Stored entries:
* * * * *

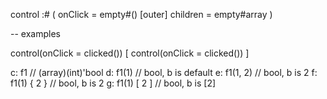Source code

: control :# (
	onClick = empty#()
	[outer] children = empty#array<control>
)

-- examples

control(onClick = clicked()) [
	control(onClick = clicked())
]

c: f1			// (array<int>)(int)'bool
d: f1(1)		// bool, b is default
e: f1(1, 2)		// bool, b is 2
f: f1(1) { 2 }	// bool, b is 2
g: f1(1) [ 2 ]	// bool, b is [2]

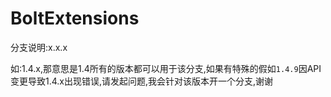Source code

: # BoltExtensions

分支说明:x.x.x

如:1.4.x,那意思是1.4所有的版本都可以用于该分支,如果有特殊的假如`1.4.9`因API变更导致1.4.x出现错误,请发起问题,我会针对该版本开一个分支,谢谢
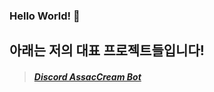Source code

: ### Hello World! 👋
## 아래는 저의 대표 프로젝트들입니다!
> ##### [Discord AssacCream Bot](https://discord.com/oauth2/authorize?client_id=756328559827746847&permissions=8&scope=bot, "Invited Link")
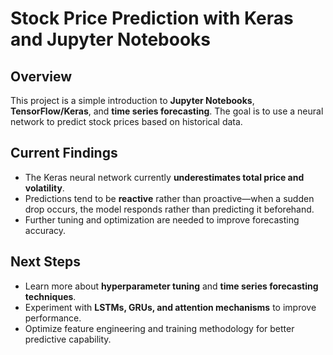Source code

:# Stock Price Prediction with Keras and Jupyter Notebooks

## Overview  
This project is a simple introduction to **Jupyter Notebooks**, **TensorFlow/Keras**, and **time series forecasting**. The goal is to use a neural network to predict stock prices based on historical data.

## Current Findings  
- The Keras neural network currently **underestimates total price and volatility**.  
- Predictions tend to be **reactive** rather than proactive—when a sudden drop occurs, the model responds rather than predicting it beforehand.  
- Further tuning and optimization are needed to improve forecasting accuracy.

## Next Steps  
- Learn more about **hyperparameter tuning** and **time series forecasting techniques**.  
- Experiment with **LSTMs, GRUs, and attention mechanisms** to improve performance.  
- Optimize feature engineering and training methodology for better predictive capability.
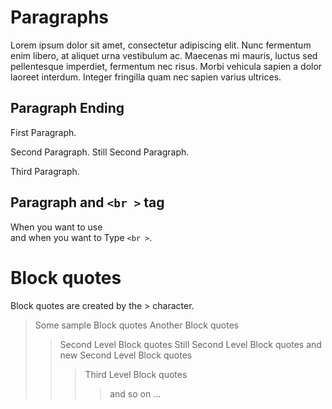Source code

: # Paragraphs
Lorem ipsum dolor sit amet, consectetur adipiscing elit. Nunc fermentum enim libero, at aliquet urna vestibulum ac. Maecenas mi mauris, luctus sed pellentesque imperdiet, fermentum nec risus. Morbi vehicula sapien a dolor laoreet interdum. Integer fringilla quam nec sapien varius ultrices.

## Paragraph Ending
First Paragraph.

Second Paragraph.
Still Second Paragraph.

Third Paragraph.

## Paragraph and `<br >` tag
When you want to use <br > and when you want to Type `<br >`.

# Block quotes
Block quotes are created by the > character.

> Some sample Block quotes
> Another Block quotes
>> Second Level Block quotes
>> Still Second Level Block quotes
> and new Second Level Block quotes
>>>Third Level Block quotes
>>>> and so on ...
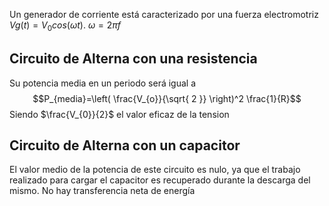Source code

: Un generador de corriente está caracterizado por una fuerza electromotriz $Vg(t)=V_0 cos(\omega t)$. $\omega =2 \pi f$
## Circuito de Alterna con una resistencia
Su potencia media en un periodo será igual a 
$$P_{media}=\left( \frac{V_{o}}{\sqrt{ 2 }} \right)^2 \frac{1}{R}$$
Siendo $\frac{V_{0}}{2}$ el valor eficaz de la tension

## Circuito de Alterna con un capacitor
El valor medio de la potencia de este circuito es nulo, ya que el trabajo realizado para cargar el capacitor es recuperado durante la descarga del mismo. No hay transferencia neta de energía

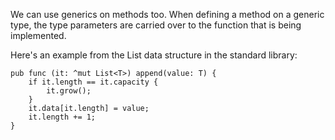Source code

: We can use generics on methods too. When defining a method on a generic type, the type parameters are carried over to the function that is being implemented.

Here's an example from the List data structure in the standard library:

	pub func (it: ^mut List<T>) append(value: T) {
	    if it.length == it.capacity {
	        it.grow();
	    }
	    it.data[it.length] = value;
	    it.length += 1;
	}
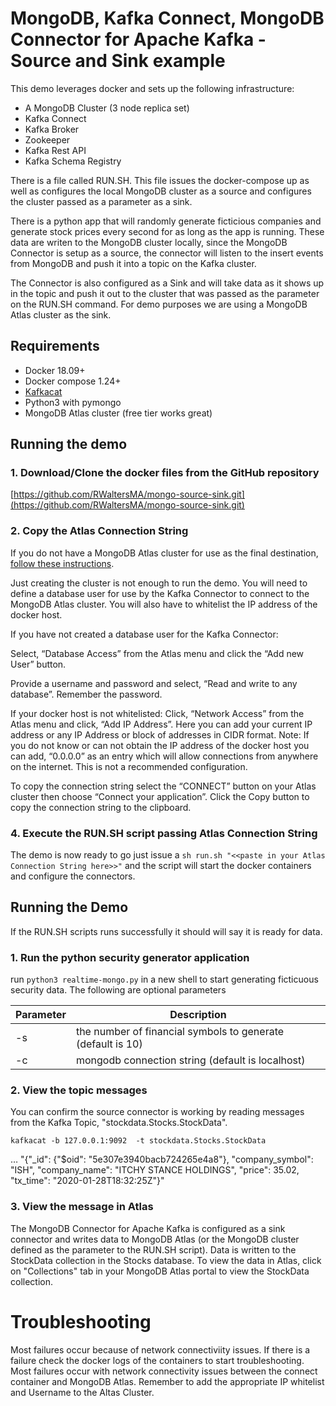 # MongoDB, Kafka Connect, MongoDB Connector for Apache Kafka - Source and Sink example

This demo leverages docker and sets up the following infrastructure:

* A MongoDB Cluster (3 node replica set)
* Kafka Connect
* Kafka Broker
* Zookeeper
* Kafka Rest API
* Kafka Schema Registry

There is a file called RUN.SH.  This file issues the docker-compose up as well as configures the local MongoDB cluster as a source and configures the cluster passed as a parameter as a sink.

There is a python app that will randomly generate ficticious companies and generate stock prices every second for as long as the app is running.  These data are writen to the MongoDB cluster locally, since the MongoDB Connector is setup as a source, the connector will listen to the insert events from MongoDB and push it into a topic on the Kafka cluster.

The Connector is also configured as a Sink and will take data as it shows up in the topic and push it out to the cluster that was passed as the parameter on the RUN.SH command.  For demo purposes we are using a MongoDB Atlas cluster as the sink.

## Requirements
  - Docker 18.09+
  - Docker compose 1.24+
  - [Kafkacat](https://github.com/edenhill/kafkacat)
  - Python3 with pymongo
  - MongoDB Atlas cluster (free tier works great)
  
## Running the demo
### 1. Download/Clone the docker files from the GitHub repository

[https://github.com/RWaltersMA/mongo-source-sink.git](https://github.com/RWaltersMA/mongo-source-sink.git)

### 2. Copy the Atlas Connection String

If you do not have a MongoDB Atlas cluster for use as the final destination, [follow these instructions](https://docs.atlas.mongodb.com/getting-started/).

Just creating the cluster is not enough to run the demo.  You will need to define a database user for use by the Kafka Connector to connect to the MongoDB Atlas cluster.  You will also have to whitelist the IP address of the docker host.

If you have not created a database user for the Kafka Connector:

Select, “Database Access” from the Atlas menu and click the “Add new User” button.  

Provide a username and password and select, “Read and write to any database”.  Remember the password.

If your docker host is not whitelisted:
Click, “Network Access” from the Atlas menu and click, “Add IP Address”.  Here you can add your current IP address or any IP Address or block of addresses in CIDR format.  Note: If you do not know or can not obtain the IP address of the docker host you can add, “0.0.0.0” as an entry which will allow connections from anywhere on the internet.  This is not a recommended configuration.

To copy the connection string select the “CONNECT” button on your Atlas cluster then choose “Connect your application”.  Click the Copy button to copy the connection string to the clipboard.</p>

### 4. Execute the RUN.SH script passing Atlas Connection String

The demo is now ready to go just issue a `sh run.sh "<<paste in your Atlas Connection String here>>"` and the script will start the docker containers and configure the connectors.

## Running the Demo

If the RUN.SH scripts runs successfully it should will say it is ready for data. 

### 1. Run the python security generator application 

run `python3 realtime-mongo.py` in a new shell to start generating ficticuous security data.  The following are optional parameters 

Parameter | Description
--------- | -----------
-s|the number of financial symbols to generate (default is 10)
-c|mongodb connection string (default is localhost)

### 2. View the topic messages

You can confirm the source connector is working by reading messages from the Kafka Topic, "stockdata.Stocks.StockData". 

`kafkacat -b 127.0.0.1:9092  -t stockdata.Stocks.StockData`

…
"{\"_id\": {\"$oid\": \"5e307e3940bacb724265e4a8\"}, \"company_symbol\": \"ISH\", \"company_name\": \"ITCHY STANCE HOLDINGS\", \"price\": 35.02, \"tx_time\": \"2020-01-28T18:32:25Z\"}"

### 3. View the message in Atlas

The MongoDB Connector for Apache Kafka is configured as a sink connector and writes data to MongoDB Atlas (or the MongoDB cluster defined as the parameter to the RUN.SH script). Data is written to the StockData collection in the Stocks database.  To view the data in Atlas, click on "Collections" tab in your MongoDB Atlas portal to view the StockData collection.

# Troubleshooting
Most failures occur because of network connectiviity issues.  If there is a failure check the docker logs of the containers to start troubleshooting.  Most failures occur with network connectivity issues between the connect container and MongoDB Atlas.  Remember to add the appropriate IP whitelist and Username to the Altas Cluster.
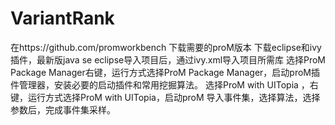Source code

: # VariantRank
在https://github.com/promworkbench  下载需要的proM版本
下载eclipse和ivy插件，最新版java se
eclipse导入项目后，通过ivy.xml导入项目所需库
选择ProM Package Manager右键，运行方式选择ProM Package Manager，启动proM插件管理器，安装必要的启动插件和常用挖掘算法。
选择ProM with UITopia ，右键，运行方式选择ProM with UITopia，启动proM
导入事件集，选择算法，选择参数后，完成事件集采样。
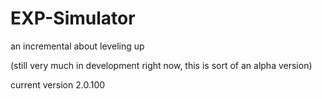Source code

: # EXP-Simulator
an incremental about leveling up

(still very much in development right now, this is sort of an alpha version)

current version 2.0.100
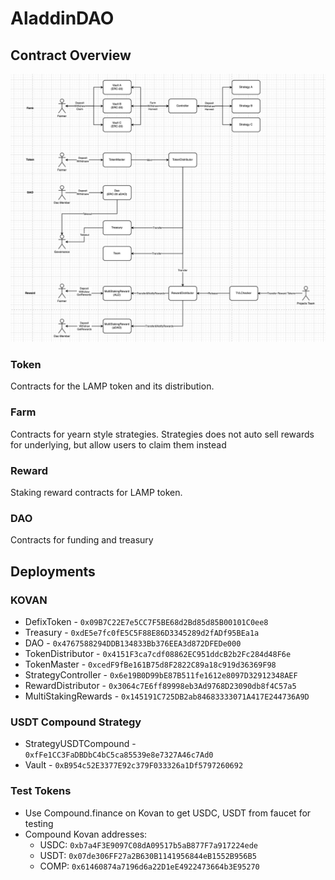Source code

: # AladdinDAO

## Contract Overview

![Overview](/diagram.png)

### Token
Contracts for the LAMP token and its distribution.

### Farm
Contracts for yearn style strategies. Strategies does not auto sell rewards for underlying, but allow users to claim them instead

### Reward
Staking reward contracts for LAMP token.

### DAO
Contracts for funding and treasury

## Deployments

### KOVAN
 - DefixToken - `0x09B7C22E7e5CC7F5BE68d2Bd85d85B00101C0ee8`
 - Treasury - `0xdE5e7fc0fE5C5F88E86D3345289d2fADf95BEa1a`
 - DAO - `0x4767588294DDB134833Bb376EEA3d872DFEDe000`
 - TokenDistributor - `0x4151F3ca7cdf08862EC951ddcB2b2Fc284d48F6e`
 - TokenMaster - `0xcedF9fBe161B75d8F2822C89a18c919d36369F98`
 - StrategyController - `0x6e19B0D99bE87B511fe1612e8097D32912348AEF`
 - RewardDistributor - `0x3064c7E6ff89998eb3Ad9768D23090db8f4C57a5`
 - MultiStakingRewards - `0x145191C725DB2ab84683333071A417E244736A9D`

### USDT Compound Strategy
- StrategyUSDTCompound - `0xfFe1CC3FaDBDbC4bC5ca85539e8e7327A46c7Ad0`
- Vault - `0xB954c52E3377E92c379F033326a1Df5797260692`

### Test Tokens
- Use Compound.finance on Kovan to get USDC, USDT from faucet for testing
- Compound Kovan addresses:
  - USDC: `0xb7a4F3E9097C08dA09517b5aB877F7a917224ede`
  - USDT: `0x07de306FF27a2B630B1141956844eB1552B956B5`
  - COMP: `0x61460874a7196d6a22D1eE4922473664b3E95270`
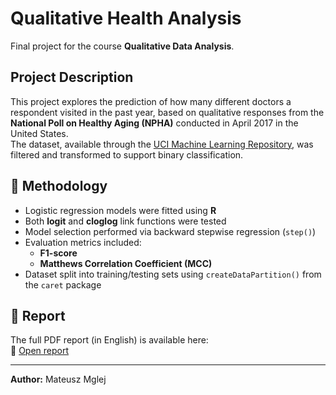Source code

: # Qualitative Health Analysis

Final project for the course **Qualitative Data Analysis**.

## Project Description

This project explores the prediction of how many different doctors a respondent visited in the past year, based on qualitative responses from the **National Poll on Healthy Aging (NPHA)** conducted in April 2017 in the United States.  
The dataset, available through the [UCI Machine Learning Repository](https://archive.ics.uci.edu/dataset/936/national+poll+on+healthy+aging+(npha)), was filtered and transformed to support binary classification.

## 🧠 Methodology

- Logistic regression models were fitted using **R**
- Both **logit** and **cloglog** link functions were tested
- Model selection performed via backward stepwise regression (`step()`)
- Evaluation metrics included:
  - **F1-score**
  - **Matthews Correlation Coefficient (MCC)**
- Dataset split into training/testing sets using `createDataPartition()` from the `caret` package

## 📄 Report

The full PDF report (in English) is available here:  
📎 [Open report](Qualitative_Data_Analysis___Mateusz_Mglej.pdf)

---

**Author:** Mateusz Mglej




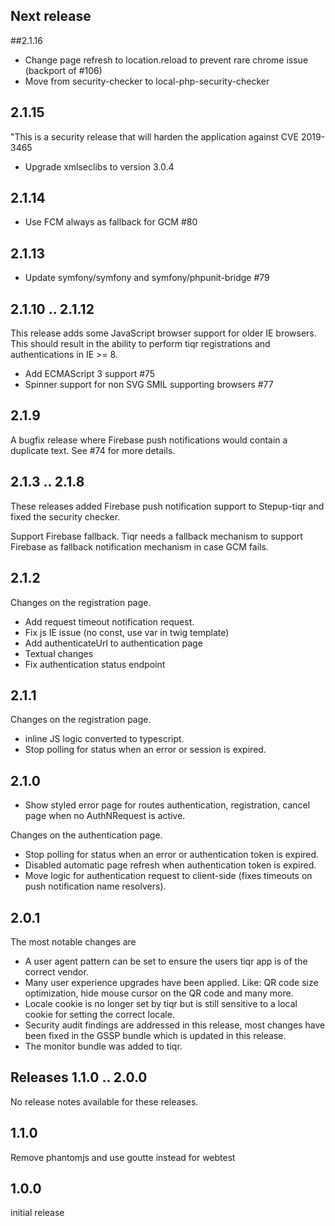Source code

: ## Next release

##2.1.16
 * Change page refresh to location.reload to prevent rare chrome issue (backport of #106)
 * Move from security-checker to local-php-security-checker

## 2.1.15
"This is a security release that will harden the application against CVE 2019-3465
 * Upgrade xmlseclibs to version 3.0.4

## 2.1.14
 * Use FCM always as fallback for GCM #80

## 2.1.13
 * Update symfony/symfony and symfony/phpunit-bridge #79

## 2.1.10 .. 2.1.12
This release adds some JavaScript browser support for older IE browsers. This should result in the ability to perform tiqr registrations and authentications in IE >= 8.

- Add ECMAScript 3 support #75
- Spinner support for non SVG SMIL supporting browsers #77

## 2.1.9
A bugfix release where Firebase push notifications would contain a
duplicate text. See #74 for more details.

## 2.1.3 .. 2.1.8
These releases added Firebase push notification support to Stepup-tiqr
and fixed the security checker.

Support Firebase fallback. Tiqr needs a fallback mechanism to support
Firebase as fallback notification mechanism in case GCM fails.

## 2.1.2
Changes on the registration page.

- Add request timeout notification request.
- Fix js IE issue (no const, use var in twig template)
- Add authenticateUrl to authentication page
- Textual changes
- Fix authentication status endpoint

## 2.1.1
Changes on the registration page.

- inline JS logic converted to typescript.
- Stop polling for status when an error or session is expired.

## 2.1.0

- Show styled error page for routes authentication, registration, cancel page when no AuthNRequest is active.

Changes on the authentication page.

- Stop polling for status when an error or authentication token is expired.  
- Disabled automatic page refresh when authentication token is expired.
- Move logic for authentication request to client-side (fixes timeouts on push notification name resolvers).

## 2.0.1
The most notable changes are
- A user agent pattern can be set to ensure the users tiqr app is of the correct vendor.
- Many user experience upgrades have been applied. Like: QR code size optimization, hide mouse cursor on the QR code and
  many more.
- Locale cookie is no longer set by tiqr but is still sensitive to a local cookie for setting the correct locale.
- Security audit findings are addressed in this release, most changes have been fixed in the GSSP bundle which is updated
  in this release.
- The monitor bundle was added to tiqr.

## Releases 1.1.0 .. 2.0.0
No release notes available for these releases.

## 1.1.0
Remove phantomjs and use goutte instead for webtest

## 1.0.0
initial release
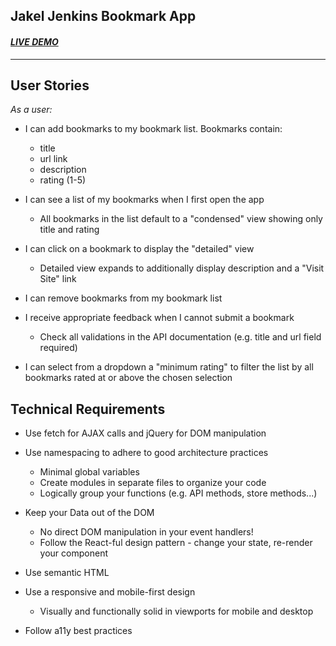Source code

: ## Jakel Jenkins Bookmark App



#### *[LIVE DEMO](https://thinkful-ei-shark.github.io/jakel-bookmark-app-update/)*

-------------------------------------------------------------------------
## User Stories
*As a user:*

* I can add bookmarks to my bookmark list. Bookmarks contain:

  * title
  * url link
  * description
  * rating (1-5)

* I can see a list of my bookmarks when I first open the app

  * All bookmarks in the list default to a "condensed" view showing only title and rating
  
* I can click on a bookmark to display the "detailed" view

  * Detailed view expands to additionally display description and a "Visit Site" link
  
* I can remove bookmarks from my bookmark list

* I receive appropriate feedback when I cannot submit a bookmark

  * Check all validations in the API documentation (e.g. title and url field required)

* I can select from a dropdown a "minimum rating" to filter the list by all bookmarks rated at or above the chosen selection

## Technical Requirements
* Use fetch for AJAX calls and jQuery for DOM manipulation

* Use namespacing to adhere to good architecture practices
  * Minimal global variables
  * Create modules in separate files to organize your code
  * Logically group your functions (e.g. API methods, store methods...)
 
* Keep your Data out of the DOM
  * No direct DOM manipulation in your event handlers!
  * Follow the React-ful design pattern - change your state, re-render your component
 
* Use semantic HTML

* Use a responsive and mobile-first design
  * Visually and functionally solid in viewports for mobile and desktop
 
* Follow a11y best practices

* * * * *

| Your assignment |
Rewrite the lines from the one with "t)$. $\omega =2 \pi f$" to the one with "Here's an example" as a Markdown table with the columns "No." and "Line", one numbered row per line, skipping blank lines and leaving out the pictures.

| Expected output |
| No. | Line |
|---|---|
| 1 | : Un generador de corriente está caracterizado por una fuerza electromotriz $Vg(t)=V_0 cos(\omega t)$. $\omega =2 \pi f$ |
| 2 | ## Circuito de Alterna con una resistencia |
| 3 | Su potencia media en un periodo será igual a  |
| 4 | $$P_{media}=\left( \frac{V_{o}}{\sqrt{ 2 }} \right)^2 \frac{1}{R}$$ |
| 5 | Siendo $\frac{V_{0}}{2}$ el valor eficaz de la tension |
| 6 | ## Circuito de Alterna con un capacitor |
| 7 | El valor medio de la potencia de este circuito es nulo, ya que el trabajo realizado para cargar el capacitor es recuperado durante la descarga del mismo. No hay transferencia neta de energía |
| 8 | Source code |
| 9 | : We can use generics on methods too. When defining a method on a generic type, the type parameters are carried over to the function that is being implemented. |
| 10 | Here's an example from the List data structure in the standard library: |